Симонид некоторое время тоже изучал печать. Сломав ее он подал дочери свиток.

— Читай.

Он смотрел ей в лицо с тревогой.

— Ты знаешь, от кого это, Эсфирь?

— Да… от… нашего господина.

Несмотря на запинающуюся речь, она встретила взгляд со скромной искренностью. Подбородок старика медленно опустился в жирные складки.

— Ты любишь его, Эсфирь?

— Да, — ответила она.

— Ты хорошо все обдумала?

— Я пыталась, отец, думать о нем только как о господине, с которым связана долгом. Это не прибавило мне сил.

— Славная девочка, славная девочка, такой же была твоя мать, — сказал он, погружаясь в воспоминания, от которых она отвлекла его, развернув письмо. — Да простит меня Господь, но… Но твоя любовь не осталась бы безответной, держи я то, что имел, крепко, как мог бы. Деньги — большая сила!

— Так хуже было бы для меня, отец, тогда я была бы недостойна взглянуть на него и не могла бы гордиться тобой. Не начать ли мне чтение?

— Чуть погодя, — сказал он. — Позволь мне ради тебя открыть самое плохое. Быть может, тебе будет не так ужасно узнать это из моих уст. Его любовь отдана.

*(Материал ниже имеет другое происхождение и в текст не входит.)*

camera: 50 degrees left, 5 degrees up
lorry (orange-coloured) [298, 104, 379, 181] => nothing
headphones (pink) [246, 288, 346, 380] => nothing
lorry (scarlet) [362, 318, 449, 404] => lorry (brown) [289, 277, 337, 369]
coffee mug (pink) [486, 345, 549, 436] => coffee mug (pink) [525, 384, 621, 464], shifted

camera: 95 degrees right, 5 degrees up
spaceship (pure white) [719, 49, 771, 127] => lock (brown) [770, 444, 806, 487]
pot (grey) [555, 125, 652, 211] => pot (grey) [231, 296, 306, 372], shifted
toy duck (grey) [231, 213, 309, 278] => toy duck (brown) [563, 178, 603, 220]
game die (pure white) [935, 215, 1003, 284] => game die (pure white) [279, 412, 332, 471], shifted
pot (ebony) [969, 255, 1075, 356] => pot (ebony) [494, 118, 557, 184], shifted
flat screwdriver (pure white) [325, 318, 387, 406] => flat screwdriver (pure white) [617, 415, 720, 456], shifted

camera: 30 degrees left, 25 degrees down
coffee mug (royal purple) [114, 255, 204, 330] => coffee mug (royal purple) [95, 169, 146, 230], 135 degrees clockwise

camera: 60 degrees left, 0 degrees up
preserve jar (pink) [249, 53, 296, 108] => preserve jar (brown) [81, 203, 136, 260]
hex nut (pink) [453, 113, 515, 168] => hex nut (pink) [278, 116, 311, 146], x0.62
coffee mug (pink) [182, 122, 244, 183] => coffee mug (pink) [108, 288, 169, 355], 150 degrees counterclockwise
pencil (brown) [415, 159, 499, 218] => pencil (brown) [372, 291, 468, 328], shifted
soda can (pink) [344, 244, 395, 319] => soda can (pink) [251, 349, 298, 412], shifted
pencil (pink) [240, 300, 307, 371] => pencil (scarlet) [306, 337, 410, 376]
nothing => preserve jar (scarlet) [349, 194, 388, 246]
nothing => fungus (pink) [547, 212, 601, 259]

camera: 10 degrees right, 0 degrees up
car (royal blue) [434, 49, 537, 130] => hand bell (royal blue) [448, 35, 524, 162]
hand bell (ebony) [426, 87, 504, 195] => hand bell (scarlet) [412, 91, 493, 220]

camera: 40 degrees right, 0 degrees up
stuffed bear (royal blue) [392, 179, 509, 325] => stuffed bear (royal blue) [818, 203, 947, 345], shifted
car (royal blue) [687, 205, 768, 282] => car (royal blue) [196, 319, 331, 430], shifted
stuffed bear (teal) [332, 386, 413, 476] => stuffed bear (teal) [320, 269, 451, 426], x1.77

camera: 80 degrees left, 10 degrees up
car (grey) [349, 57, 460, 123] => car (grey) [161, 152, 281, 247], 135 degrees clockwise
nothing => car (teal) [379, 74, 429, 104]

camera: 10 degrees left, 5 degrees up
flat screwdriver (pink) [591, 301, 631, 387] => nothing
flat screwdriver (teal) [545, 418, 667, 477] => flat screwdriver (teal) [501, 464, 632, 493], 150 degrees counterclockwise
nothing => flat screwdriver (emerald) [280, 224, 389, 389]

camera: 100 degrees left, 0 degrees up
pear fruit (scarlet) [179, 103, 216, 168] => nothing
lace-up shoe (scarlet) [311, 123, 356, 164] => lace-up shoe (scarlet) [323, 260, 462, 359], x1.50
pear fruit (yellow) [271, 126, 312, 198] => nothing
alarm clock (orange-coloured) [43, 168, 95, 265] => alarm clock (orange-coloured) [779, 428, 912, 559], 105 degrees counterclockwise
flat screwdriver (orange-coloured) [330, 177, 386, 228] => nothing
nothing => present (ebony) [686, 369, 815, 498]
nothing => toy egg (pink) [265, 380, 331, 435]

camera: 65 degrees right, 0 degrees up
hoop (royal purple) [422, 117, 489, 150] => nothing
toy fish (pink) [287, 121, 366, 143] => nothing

— Я знаю, — спокойно ответила она.

— Египтянка поймала его в свои сети, — продолжал он. — Она обладает хитроумием своей расы и красотой. Большой красотой и великим хитроумием, но, как свойственно этой расе, лишена сердца. Дочь, презирающая отца, принесет горе мужу.

— Она презирает отца?

Симонид продолжал:

— Балтазар — мудрый человек, удивительно для гоя отличенный Богом, но она смеется надо всем этим. Я слышал, как она говорила о нем вчера: «Дурачества простительны молодости, а у старости не остается ничего достойного восхищения, кроме мудрости, когда же уходит и она, старикам лучше умирать». Жестокая речь, достойная римлянина. Я примерил ее к себе, зная, что дряхлость Балтазара придет и ко мне — уже скоро. Но ты, Эсфирь, никогда не скажешь: «Лучше бы он умер». Нет, твоя мать была дочерью Иуды.

Со слезами на глазах она поцеловала его, сказав:

— Я дочь моей матери.

— Да, и моя дочь — моя дочь, которая для меня все, чем был Храм для Соломона.